注:本博文为EbowTang原创,后续可能继续更新本文。如果转载,请务必复制本条信息!
原文地址:http://blog.csdn.net/ebowtang/article/details/51212846
原作者博客:http://blog.csdn.net/ebowtang
本博客LeetCode题解索引:/article/3664871.html
Submissions: 14338 Difficulty: Easy
Given an integer (signed 32 bits), write a function to check whether it is a power of 4.
Example:
Given num = 16, return true. Given num = 5, return false.
Follow up: Could you solve it without loops/recursion?
Credits:
Special thanks to @yukuairoy for adding this problem and creating all test cases.
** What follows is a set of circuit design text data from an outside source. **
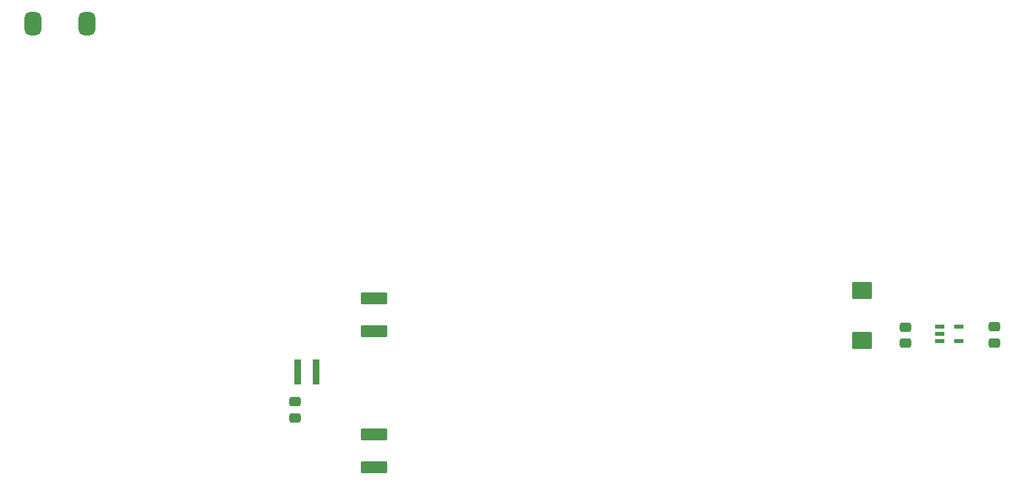
<source format=gbr>
%TF.GenerationSoftware,KiCad,Pcbnew,7.0.8*%
%TF.CreationDate,2023-12-07T15:37:41-07:00*%
%TF.ProjectId,GR-LRR-POWER-PCB,47522d4c-5252-42d5-904f-5745522d5043,rev?*%
%TF.SameCoordinates,Original*%
%TF.FileFunction,Paste,Bot*%
%TF.FilePolarity,Positive*%
%FSLAX46Y46*%
G04 Gerber Fmt 4.6, Leading zero omitted, Abs format (unit mm)*
G04 Created by KiCad (PCBNEW 7.0.8) date 2023-12-07 15:37:41*
%MOMM*%
%LPD*%
G01*
G04 APERTURE LIST*
G04 Aperture macros list*
%AMRoundRect*
0 Rectangle with rounded corners*
0 $1 Rounding radius*
0 $2 $3 $4 $5 $6 $7 $8 $9 X,Y pos of 4 corners*
0 Add a 4 corners polygon primitive as box body*
4,1,4,$2,$3,$4,$5,$6,$7,$8,$9,$2,$3,0*
0 Add four circle primitives for the rounded corners*
1,1,$1+$1,$2,$3*
1,1,$1+$1,$4,$5*
1,1,$1+$1,$6,$7*
1,1,$1+$1,$8,$9*
0 Add four rect primitives between the rounded corners*
20,1,$1+$1,$2,$3,$4,$5,0*
20,1,$1+$1,$4,$5,$6,$7,0*
20,1,$1+$1,$6,$7,$8,$9,0*
20,1,$1+$1,$8,$9,$2,$3,0*%
G04 Aperture macros list end*
%ADD10RoundRect,0.250000X-1.450000X0.537500X-1.450000X-0.537500X1.450000X-0.537500X1.450000X0.537500X0*%
%ADD11RoundRect,0.250000X-0.475000X0.337500X-0.475000X-0.337500X0.475000X-0.337500X0.475000X0.337500X0*%
%ADD12R,0.965200X3.302000*%
%ADD13RoundRect,0.250000X-1.025000X0.875000X-1.025000X-0.875000X1.025000X-0.875000X1.025000X0.875000X0*%
%ADD14R,1.200000X0.600000*%
%ADD15RoundRect,0.850200X0.239800X0.709800X-0.239800X0.709800X-0.239800X-0.709800X0.239800X-0.709800X0*%
G04 APERTURE END LIST*
D10*
%TO.C,CY2*%
X67706000Y-106272177D03*
X67706000Y-110547177D03*
%TD*%
D11*
%TO.C,C5*%
X57546000Y-102074223D03*
X57546000Y-104149223D03*
%TD*%
D10*
%TO.C,CY1*%
X67706000Y-88746177D03*
X67706000Y-93021177D03*
%TD*%
D12*
%TO.C,L2*%
X57850800Y-98285723D03*
X60289200Y-98285723D03*
%TD*%
D11*
%TO.C,C6*%
X136032000Y-92478500D03*
X136032000Y-94553500D03*
%TD*%
D13*
%TO.C,C9*%
X130444000Y-87776000D03*
X130444000Y-94176000D03*
%TD*%
D14*
%TO.C,IC1*%
X140390000Y-94278000D03*
X140390000Y-93328000D03*
X140390000Y-92378000D03*
X142890000Y-92378000D03*
X142890000Y-94278000D03*
%TD*%
D11*
%TO.C,C8*%
X147462000Y-92457000D03*
X147462000Y-94532000D03*
%TD*%
D15*
%TO.C,D1*%
X23835000Y-53384000D03*
X30805000Y-53384000D03*
%TD*%
M02*

</source>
Subscribe to see which companies asked this question
Hide Tags
Bit Manipulation
Show Similar Problems
分析:
老题目了!分析略。
方法1:
反复相除。时间复杂度o(lg(n))
class Solution { public: bool isPowerOfFour(int num) { while(num>0 && num%4==0) num/=4; return num==1; } };
方法2:
log函数取对数
class Solution { public: bool isPowerOfFour(int num) { double res = log10(num) / log10(4); //有精度问题,不要用以指数2.718为低的log函数 return (res - int(res) == 0) ? true : false; } };
方法3:
位运算,没有方法1快呢!
class Solution { public: bool isPowerOfFour(int num) { if (num <= 0) return false; //(num & (num-1)) == 0这个条件有可能是2的幂产生的。 //(num & 0x55555555) != 0这个条件为的是铲除2的幂 if ( (num & (num-1)) == 0 && (num & 0x55555555) != 0 ) return true; return false; } };
注:本博文为EbowTang原创,后续可能继续更新本文。如果转载,请务必复制本条信息!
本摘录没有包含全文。